Minimization on the Pace of Coffee Staling
From the many factors that were said which affect coffee staling, although this phenomenon could not be prevented entirely, still it is possible to minimize the rate of it. To do this, one area to look at is packaging itself.
It has been experimented that quality packages with degassing valves used as roasted coffee bean packings possess the ability to void oxygen to 0%.
Also, vacuum packaging / receptacles / containers can sufficiently protect roasted coffee beans from exposure to oxygen and lowering it by great amplitude.
There is an understanding that coffee could be adequately protected by vacuum packing. And it is very effective in decreasing staling rate to an immense degree. But do note that once the packaging is opened for consumption and usage, the beans are immediately subject to the beginning cycle of staling process.
As per mentioned above, the staling cycle is part and parcel of the life of roasted coffee beans. Staling cannot be totally extinguished, but we can stall the commencement of staling for a longer time. In this way we can prolong the life of roasted coffee beans.
Whole Roasted Bean
It is recommended / best to buy roasted coffee bean as whole beans instead of ground coffee. This is because when coffee is ground, chemical reactions increase at a faster rate. Ground coffee provides a room for heightened pace of degassing and staling since it becomes very much highly porous. Its surface-to-volume hikes, which gives ample area for oxygen and related reactions to bathe in.

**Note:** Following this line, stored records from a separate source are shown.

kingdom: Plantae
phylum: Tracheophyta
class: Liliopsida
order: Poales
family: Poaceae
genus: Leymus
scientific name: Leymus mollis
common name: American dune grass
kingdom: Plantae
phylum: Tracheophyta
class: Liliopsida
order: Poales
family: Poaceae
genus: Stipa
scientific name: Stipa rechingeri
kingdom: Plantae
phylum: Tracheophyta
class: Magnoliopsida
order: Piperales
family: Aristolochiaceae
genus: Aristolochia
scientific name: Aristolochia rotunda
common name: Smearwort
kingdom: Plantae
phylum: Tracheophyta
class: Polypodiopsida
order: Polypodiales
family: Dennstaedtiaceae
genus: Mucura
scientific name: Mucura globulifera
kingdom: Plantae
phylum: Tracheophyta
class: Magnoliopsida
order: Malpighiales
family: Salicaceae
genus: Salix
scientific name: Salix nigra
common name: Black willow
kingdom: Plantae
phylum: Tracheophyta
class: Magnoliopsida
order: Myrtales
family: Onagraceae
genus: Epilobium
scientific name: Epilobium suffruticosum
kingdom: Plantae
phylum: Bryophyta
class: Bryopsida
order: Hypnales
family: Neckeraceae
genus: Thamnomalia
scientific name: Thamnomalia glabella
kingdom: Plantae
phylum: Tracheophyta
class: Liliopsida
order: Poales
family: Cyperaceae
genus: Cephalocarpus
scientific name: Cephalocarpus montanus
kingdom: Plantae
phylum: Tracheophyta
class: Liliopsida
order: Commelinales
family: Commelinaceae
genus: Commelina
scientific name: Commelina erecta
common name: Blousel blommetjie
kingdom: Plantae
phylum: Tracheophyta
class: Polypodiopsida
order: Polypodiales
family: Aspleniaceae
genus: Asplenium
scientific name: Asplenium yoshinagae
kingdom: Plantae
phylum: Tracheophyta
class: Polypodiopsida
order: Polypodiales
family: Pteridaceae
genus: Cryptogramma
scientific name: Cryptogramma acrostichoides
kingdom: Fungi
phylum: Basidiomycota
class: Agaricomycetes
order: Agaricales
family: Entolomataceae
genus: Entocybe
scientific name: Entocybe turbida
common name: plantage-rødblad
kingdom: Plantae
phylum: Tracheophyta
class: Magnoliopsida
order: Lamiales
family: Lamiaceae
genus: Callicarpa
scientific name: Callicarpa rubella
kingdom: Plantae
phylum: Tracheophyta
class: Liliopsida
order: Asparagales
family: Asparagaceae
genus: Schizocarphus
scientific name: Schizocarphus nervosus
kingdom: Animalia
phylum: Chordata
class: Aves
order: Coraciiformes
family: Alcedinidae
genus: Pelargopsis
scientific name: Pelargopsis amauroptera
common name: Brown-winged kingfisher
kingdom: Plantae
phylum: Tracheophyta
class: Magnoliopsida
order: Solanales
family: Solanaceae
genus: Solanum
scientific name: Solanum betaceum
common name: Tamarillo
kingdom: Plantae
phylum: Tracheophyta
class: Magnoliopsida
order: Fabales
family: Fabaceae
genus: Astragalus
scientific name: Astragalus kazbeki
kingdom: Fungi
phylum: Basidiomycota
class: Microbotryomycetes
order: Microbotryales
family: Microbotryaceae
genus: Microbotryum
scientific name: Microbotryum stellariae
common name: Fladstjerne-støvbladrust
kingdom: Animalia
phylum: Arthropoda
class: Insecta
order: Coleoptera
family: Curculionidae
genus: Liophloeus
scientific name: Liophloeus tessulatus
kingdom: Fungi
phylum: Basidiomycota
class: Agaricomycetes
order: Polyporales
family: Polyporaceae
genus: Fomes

The ultimate result will be losses of specific intrinsic volatile compounds that make up the essential aroma and flavours of coffee. Hence the overall shelf life of ground coffee is very much shorter as compared to whole bean itself.
Effective Control of Environmental Conditions
It is mentioned that temperature, moisture, oxygen contribute extensively to the rate of coffee staling. Hence, effective regulation of these will help immensely in slowing down the life span deterioration of roasted beans.
As you can see, the art of coffee extraction is not just solely dependent on espresso machine itself. Unpleasant, rancid coffee flavours, poor coffee texture etc are not what most people think are a result of the degree of machine performance. These are in fact also more often a consequence of the state of freshness of the roasted coffee beans.
Thus prior to obtaining that optimal coffee extraction, we should also look at the very basic ingredient itself – the coffee beans’ state of freshness. Due to the capricious, ephemeral nature of roasted beans, it poses a very challenging task to forecast, and thus to capture the rate of staling, since the quick chemical and physical changes that occur in roasted beans make exact control and solution to staling impossible. But we can still base on the abovementioned factors which affect the pace of insipidity to execute near-appropriate measures to minimize staling – thus prolonging the shelf life of roasted beans.